Après ses mots apaisants, je me suis armée de courage pour continuer cette période de séparation. Le lendemain, Benjamin est rentré du travail et j’avais le sourire aux lèvres. Car même si c’était difficile, je prenais conscience que j’étais tout simplement en train de renforcer mon couple.

-    Tu te souviens que demain nous avons la finale de football de mon petit neveu Daniel ?

-    Oui, tu peux compter sur moi pour le soutenir ! C’est important de se sentir soutenu dès la plus jeune enfance. Je me souviens lorsque j’avais 6 ans je donnais une représentation de théâtre, et bien, mon père n’est pas venu, car il estimait que ce n’était pas important. Pour lui, c’était un truc de gamin… Je me souviens lui en avoir terriblement voulu. Surtout qu’à cette époque, il rentrait très souvent tard le soir, et, même arrivé à la maison, il n’était pas disponible. Il passait encore des coups de fils, et lorsque je voulais qu’il m’aide à faire mes devoirs, il avait toujours mieux à faire. J’ai gardé une certaine rancoeur pendant un moment, mais après, j’ai accepté les choses ainsi, bien que j’enviais mes autres amis dont les pères étaient plus présents.

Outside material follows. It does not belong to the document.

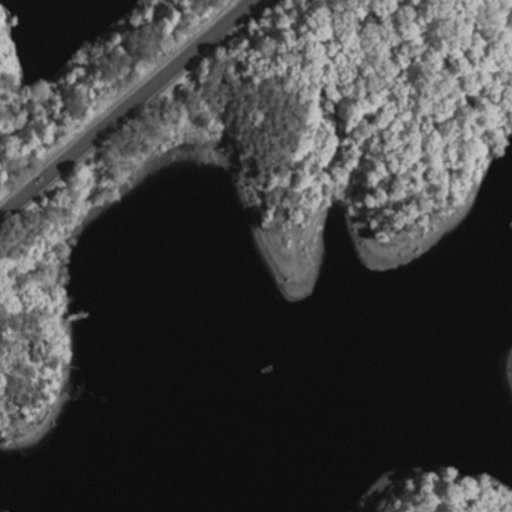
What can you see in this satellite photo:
road: (127, 108)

Benjamin me parle de son enfance ? C’est bien la première fois que cela lui arrive… D’habitude, le soir il me parle plutôt de sa journée de travail, de la bourse, des impôts. Qu’est-ce qui lui avait pris tout d’un coup d’ouvrir son coeur et de parler de ses frustrations d’enfant ?

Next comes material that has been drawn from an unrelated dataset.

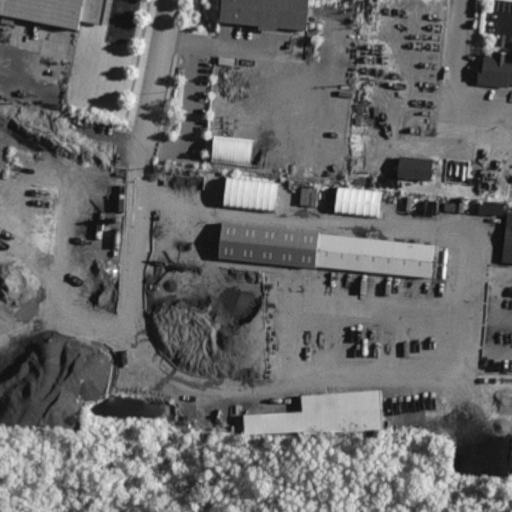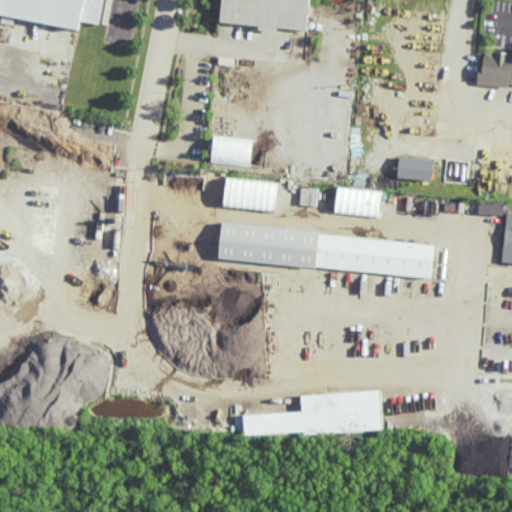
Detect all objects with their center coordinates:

Tout d’un coup, je compris. Hanna m’avait dit que la période d’abstention - outre le fait de renouveler le désir - est précisément destinée à la découverte de la personne qui est l’autre conjoint. Vu que nous avons plus de temps pour discuter l’un avec l’autre, et que nous ne sommes pas brouillés par le côté physique, c’est comme si nous refaisions connaissance l’un avec l’autre. Discuter de ses rêves, ses ambitions, ses secrets les plus profonds… c’est exactement ce que j’étais en train de vivre, et exactement tout ce que j’avais rêvé de vivre dans mon couple.

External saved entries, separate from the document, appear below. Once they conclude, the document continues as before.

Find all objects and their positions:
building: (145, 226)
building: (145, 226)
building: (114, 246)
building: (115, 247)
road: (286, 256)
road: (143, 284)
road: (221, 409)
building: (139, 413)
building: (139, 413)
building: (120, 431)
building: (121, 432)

Merci Hachem de nous avoir donné des lois aussi belles et aussi intelligentes que celles de la Pureté Familiale ! Elles sont parfaites en tout point !

Les jours passèrent, et le fameux soir du Mikvé est arrivé. Après des préparatifs très agréables, je dois avouer (une demi-heure de bain chaud et encore une demi-heure à prendre soin de moi, que rêver de mieux ?), je découvrais le Mikvé près de chez moi. Moins luxueux que celui de mon mariage, mais l’endroit était très propre, et la Balanite était des plus accueillantes et souriantes !

Lorsque je rentrais chez moi après mon immersion, Benjamin m’attendait, il avait dressé la table, c’était bien la première fois qu’il faisait preuve d’autant d’attention ! Je retrouvais la magie des premiers instants, comme lors de nos premiers rendez-vous. Je me sentais renouvelée de l’intérieur, et j’avais l’impression de le redécouvrir comme au premier jour.

- Tu as vu ma chérie, on a tenu le coup ! On peut être fier de nous !

C’est vrai, on peut être fier, mais surtout, on peut prendre conscience que lorsqu’on respecte les lois de pureté familiale, ce n’est pas nous qui faisons un cadeau à Hachem : c’est Lui qui nous a donné un véritable trésor.